--- ENTRIES SUPPLIED ---

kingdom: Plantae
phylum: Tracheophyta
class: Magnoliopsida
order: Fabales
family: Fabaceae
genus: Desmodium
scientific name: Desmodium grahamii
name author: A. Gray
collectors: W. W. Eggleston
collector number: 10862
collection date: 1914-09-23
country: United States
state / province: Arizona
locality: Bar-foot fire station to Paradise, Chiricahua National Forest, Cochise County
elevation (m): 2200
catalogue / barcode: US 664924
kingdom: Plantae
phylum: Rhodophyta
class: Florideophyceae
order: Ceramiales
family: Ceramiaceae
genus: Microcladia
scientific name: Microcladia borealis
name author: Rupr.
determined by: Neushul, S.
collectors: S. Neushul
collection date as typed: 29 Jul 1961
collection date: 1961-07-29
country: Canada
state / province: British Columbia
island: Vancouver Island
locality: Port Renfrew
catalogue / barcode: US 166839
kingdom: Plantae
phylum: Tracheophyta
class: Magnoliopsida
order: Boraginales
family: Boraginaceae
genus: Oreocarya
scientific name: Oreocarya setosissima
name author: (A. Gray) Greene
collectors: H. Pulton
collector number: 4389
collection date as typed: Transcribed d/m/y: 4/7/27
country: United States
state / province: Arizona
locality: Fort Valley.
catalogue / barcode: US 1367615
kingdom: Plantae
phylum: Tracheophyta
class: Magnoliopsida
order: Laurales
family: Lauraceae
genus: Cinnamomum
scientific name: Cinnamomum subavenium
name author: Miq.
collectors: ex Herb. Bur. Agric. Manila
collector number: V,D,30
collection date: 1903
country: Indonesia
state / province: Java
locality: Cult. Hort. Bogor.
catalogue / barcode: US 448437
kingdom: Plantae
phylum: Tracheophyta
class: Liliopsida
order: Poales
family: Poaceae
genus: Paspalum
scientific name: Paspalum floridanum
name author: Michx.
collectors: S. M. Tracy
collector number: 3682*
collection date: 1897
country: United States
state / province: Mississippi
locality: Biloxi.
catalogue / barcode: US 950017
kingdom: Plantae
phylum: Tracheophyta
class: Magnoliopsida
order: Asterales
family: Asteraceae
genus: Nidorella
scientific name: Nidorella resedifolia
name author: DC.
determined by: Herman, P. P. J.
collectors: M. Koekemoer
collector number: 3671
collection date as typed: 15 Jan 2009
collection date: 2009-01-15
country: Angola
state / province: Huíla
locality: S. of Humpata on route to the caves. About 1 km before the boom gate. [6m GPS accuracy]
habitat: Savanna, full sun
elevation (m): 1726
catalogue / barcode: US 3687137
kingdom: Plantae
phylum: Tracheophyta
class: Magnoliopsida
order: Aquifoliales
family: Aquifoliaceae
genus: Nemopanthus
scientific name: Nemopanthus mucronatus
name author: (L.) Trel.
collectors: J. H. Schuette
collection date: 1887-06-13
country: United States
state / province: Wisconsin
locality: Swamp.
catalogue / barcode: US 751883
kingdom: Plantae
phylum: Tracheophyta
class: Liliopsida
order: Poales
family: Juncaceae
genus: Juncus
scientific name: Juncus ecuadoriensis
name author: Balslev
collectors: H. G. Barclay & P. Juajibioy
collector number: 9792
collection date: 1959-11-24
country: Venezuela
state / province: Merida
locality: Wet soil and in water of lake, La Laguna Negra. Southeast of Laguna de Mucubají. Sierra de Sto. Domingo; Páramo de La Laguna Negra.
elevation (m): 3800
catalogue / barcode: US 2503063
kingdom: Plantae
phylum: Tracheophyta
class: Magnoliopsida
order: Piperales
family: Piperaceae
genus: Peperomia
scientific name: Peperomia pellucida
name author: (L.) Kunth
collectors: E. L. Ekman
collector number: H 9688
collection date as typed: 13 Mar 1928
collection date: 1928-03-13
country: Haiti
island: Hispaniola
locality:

---

• _GOAL OF THE EXERCISE_:
Rewrite every one of the records above, changing "collectors" to "collected by" wherever it appears and keeping everything else the same.

• _RESPONSE BELOW_:
kingdom: Plantae
phylum: Tracheophyta
class: Magnoliopsida
order: Fabales
family: Fabaceae
genus: Desmodium
scientific name: Desmodium grahamii
name author: A. Gray
collected by: W. W. Eggleston
collector number: 10862
collection date: 1914-09-23
country: United States
state / province: Arizona
locality: Bar-foot fire station to Paradise, Chiricahua National Forest, Cochise County
elevation (m): 2200
catalogue / barcode: US 664924
kingdom: Plantae
phylum: Rhodophyta
class: Florideophyceae
order: Ceramiales
family: Ceramiaceae
genus: Microcladia
scientific name: Microcladia borealis
name author: Rupr.
determined by: Neushul, S.
collected by: S. Neushul
collection date as typed: 29 Jul 1961
collection date: 1961-07-29
country: Canada
state / province: British Columbia
island: Vancouver Island
locality: Port Renfrew
catalogue / barcode: US 166839
kingdom: Plantae
phylum: Tracheophyta
class: Magnoliopsida
order: Boraginales
family: Boraginaceae
genus: Oreocarya
scientific name: Oreocarya setosissima
name author: (A. Gray) Greene
collected by: H. Pulton
collector number: 4389
collection date as typed: Transcribed d/m/y: 4/7/27
country: United States
state / province: Arizona
locality: Fort Valley.
catalogue / barcode: US 1367615
kingdom: Plantae
phylum: Tracheophyta
class: Magnoliopsida
order: Laurales
family: Lauraceae
genus: Cinnamomum
scientific name: Cinnamomum subavenium
name author: Miq.
collected by: ex Herb. Bur. Agric. Manila
collector number: V,D,30
collection date: 1903
country: Indonesia
state / province: Java
locality: Cult. Hort. Bogor.
catalogue / barcode: US 448437
kingdom: Plantae
phylum: Tracheophyta
class: Liliopsida
order: Poales
family: Poaceae
genus: Paspalum
scientific name: Paspalum floridanum
name author: Michx.
collected by: S. M. Tracy
collector number: 3682*
collection date: 1897
country: United States
state / province: Mississippi
locality: Biloxi.
catalogue / barcode: US 950017
kingdom: Plantae
phylum: Tracheophyta
class: Magnoliopsida
order: Asterales
family: Asteraceae
genus: Nidorella
scientific name: Nidorella resedifolia
name author: DC.
determined by: Herman, P. P. J.
collected by: M. Koekemoer
collector number: 3671
collection date as typed: 15 Jan 2009
collection date: 2009-01-15
country: Angola
state / province: Huíla
locality: S. of Humpata on route to the caves. About 1 km before the boom gate. [6m GPS accuracy]
habitat: Savanna, full sun
elevation (m): 1726
catalogue / barcode: US 3687137
kingdom: Plantae
phylum: Tracheophyta
class: Magnoliopsida
order: Aquifoliales
family: Aquifoliaceae
genus: Nemopanthus
scientific name: Nemopanthus mucronatus
name author: (L.) Trel.
collected by: J. H. Schuette
collection date: 1887-06-13
country: United States
state / province: Wisconsin
locality: Swamp.
catalogue / barcode: US 751883
kingdom: Plantae
phylum: Tracheophyta
class: Liliopsida
order: Poales
family: Juncaceae
genus: Juncus
scientific name: Juncus ecuadoriensis
name author: Balslev
collected by: H. G. Barclay & P. Juajibioy
collector number: 9792
collection date: 1959-11-24
country: Venezuela
state / province: Merida
locality: Wet soil and in water of lake, La Laguna Negra. Southeast of Laguna de Mucubají. Sierra de Sto. Domingo; Páramo de La Laguna Negra.
elevation (m): 3800
catalogue / barcode: US 2503063
kingdom: Plantae
phylum: Tracheophyta
class: Magnoliopsida
order: Piperales
family: Piperaceae
genus: Peperomia
scientific name: Peperomia pellucida
name author: (L.) Kunth
collected by: E. L. Ekman
collector number: H 9688
collection date as typed: 13 Mar 1928
collection date: 1928-03-13
country: Haiti
island: Hispaniola
locality:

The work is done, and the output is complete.